Benveniste afirma que “em todas as línguas que possuem um verbo, classificam-se as formas da conjugação segundo a sua referência à pessoa” (247). Em outras palavras, o verbo é submetido à categoria de pessoa e não existe, ou não se conhece, uma língua dotada de um verbo do qual não exerça, a pessoa, sua distinção de uma outra maneira.
Em Problemas de Linguística Geral, Benveniste também diz que “uma teoria linguística da pessoa verbal” só é possível sobre as oposições que tornam possível a diferenciação entre as pessoas. Citando as definições de pessoa/sujeito expostos nas gramáticas árabes, o autor define, então, a primeira pessoa – EU – como “aquele que fala”; a segunda pessoa – TU – “aquele a quem nos dirigimos” e a terceira pessoa – ELE – “aquele que está ausente”. E explicita: “a terceira pessoa não é uma pessoa; é inclusive a forma verbal que tem por função exprimir a não-pessoa”.
A oposição entre as segunda e primeira pessoa do verbo e a terceira é a correlação de personalidade anunciada por Benveniste “eu-tu possui a marca de pessoa; ele é privado dela”. Eu e tu são ambos marcados pela presença da pessoa, portanto se opõem um ao outro: “a segunda pessoa é aquele a quem a primeira pessoa se dirige, logo tu representa uma pessoa que não eu”.
A oposição entre “a pessoa eu”, termo cunhado por Benveniste, teórico no qual este trabalho tem seu alicerce, e a “pessoa não eu” é o que define a correlação de subjetividade.
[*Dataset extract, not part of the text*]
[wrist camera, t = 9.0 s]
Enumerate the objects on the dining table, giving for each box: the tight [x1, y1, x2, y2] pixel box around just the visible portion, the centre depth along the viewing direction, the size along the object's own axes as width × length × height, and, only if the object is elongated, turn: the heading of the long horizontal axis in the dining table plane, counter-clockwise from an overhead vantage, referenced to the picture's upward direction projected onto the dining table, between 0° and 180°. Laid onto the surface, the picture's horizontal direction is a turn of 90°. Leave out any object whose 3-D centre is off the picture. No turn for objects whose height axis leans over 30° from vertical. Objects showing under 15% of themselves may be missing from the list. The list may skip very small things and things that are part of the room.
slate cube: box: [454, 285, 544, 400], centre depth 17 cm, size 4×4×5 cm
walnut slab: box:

O que define e diferencia eu e tu é primeiramente o fato de ser eu / interior - , enunciado a tu / exterior , dentro da realidade do diálogo. Realidade essa que ao pronunciar-se “eu” presumimos ou suscitamos uma pessoa fictícia e instituímos uma relação entre eu e essa quase-pessoa. Benveniste assim resume essa correlação de subjetividade:
“quando saio de mim para estabelecer uma relação viva com um ser, encontro ou proponho necessariamente um tu que é fora de mim, a única pessoa imaginável. Essas qualidades de interioridade e de transcendência pertencem particularmente ao eu e se invertem em tu. Poder-se-á, então, definir o tu como a pessoa não subjetiva, em face da pessoa subjetiva que eu representa; e essas duas “pessoas” se oporão juntas à forma de “não-pessoa” ( =”ele” )”.
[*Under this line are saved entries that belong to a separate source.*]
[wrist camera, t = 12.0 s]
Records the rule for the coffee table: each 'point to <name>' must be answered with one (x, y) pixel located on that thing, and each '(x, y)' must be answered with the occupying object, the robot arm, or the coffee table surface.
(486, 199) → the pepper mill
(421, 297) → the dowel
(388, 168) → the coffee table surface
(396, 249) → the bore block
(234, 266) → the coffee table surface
O autor mostra, então, que as três pessoas firmadas na enunciação são definidamente diferentes entre si, sendo que a primeira e a segunda pessoa possuem traços comuns (correlação de subjetividade) que as diferenciam da terceira pessoa – não determinada (não-pessoa). Devemos ressaltar que é o enunciado, ou a enunciação, que especifica e determina “o que é pessoa e o que não é pessoa”, uma vez que somente via enunciado é que identificamos quem participa ou não da comunicação.
Não podemos, ainda, deixar de citar que a terceira pessoa apresenta uma forma de feminino, diferente da primeira e segunda pessoa, e de plural, apresentando uma pluralização de pessoas, como a exemplo do ‘nós’ que apresenta três objetos:
1. Nós Inclusivo: quando ao ‘eu’ se acrescenta um ‘tu’ (singular ou plural)
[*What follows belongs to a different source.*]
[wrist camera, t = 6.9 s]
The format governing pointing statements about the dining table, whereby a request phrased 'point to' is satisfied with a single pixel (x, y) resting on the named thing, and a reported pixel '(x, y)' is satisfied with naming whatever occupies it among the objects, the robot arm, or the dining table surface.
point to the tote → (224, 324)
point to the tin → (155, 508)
2. Nós Exclusivo: quando ao ‘eu’ juntam-se ‘ele’
3. Nós Misto: quando ‘eu ‘ junta-se a ‘tu’ e ‘ele’
Basicamente, extraindo do exposto teórico, verificamos que três conjuntos de morfemas expressam a pessoa: pronomes pessoais retos e oblíquos; pronomes possessivos e as desinências verbais (número/pessoa). Mas, não se pode saber o sentido de pessoa na comunicação sem a presença dos marcadores de espaço (como advérbios de lugar e pronomes demonstrativos) ou os marcadores de tempo ligados diretamente à questão da referência à enunciação. Esses marcadores são os dêiticos que, por sua vez, só podem ser entendidos dentro da situação de comunicação escrita, se explicitado o contexto.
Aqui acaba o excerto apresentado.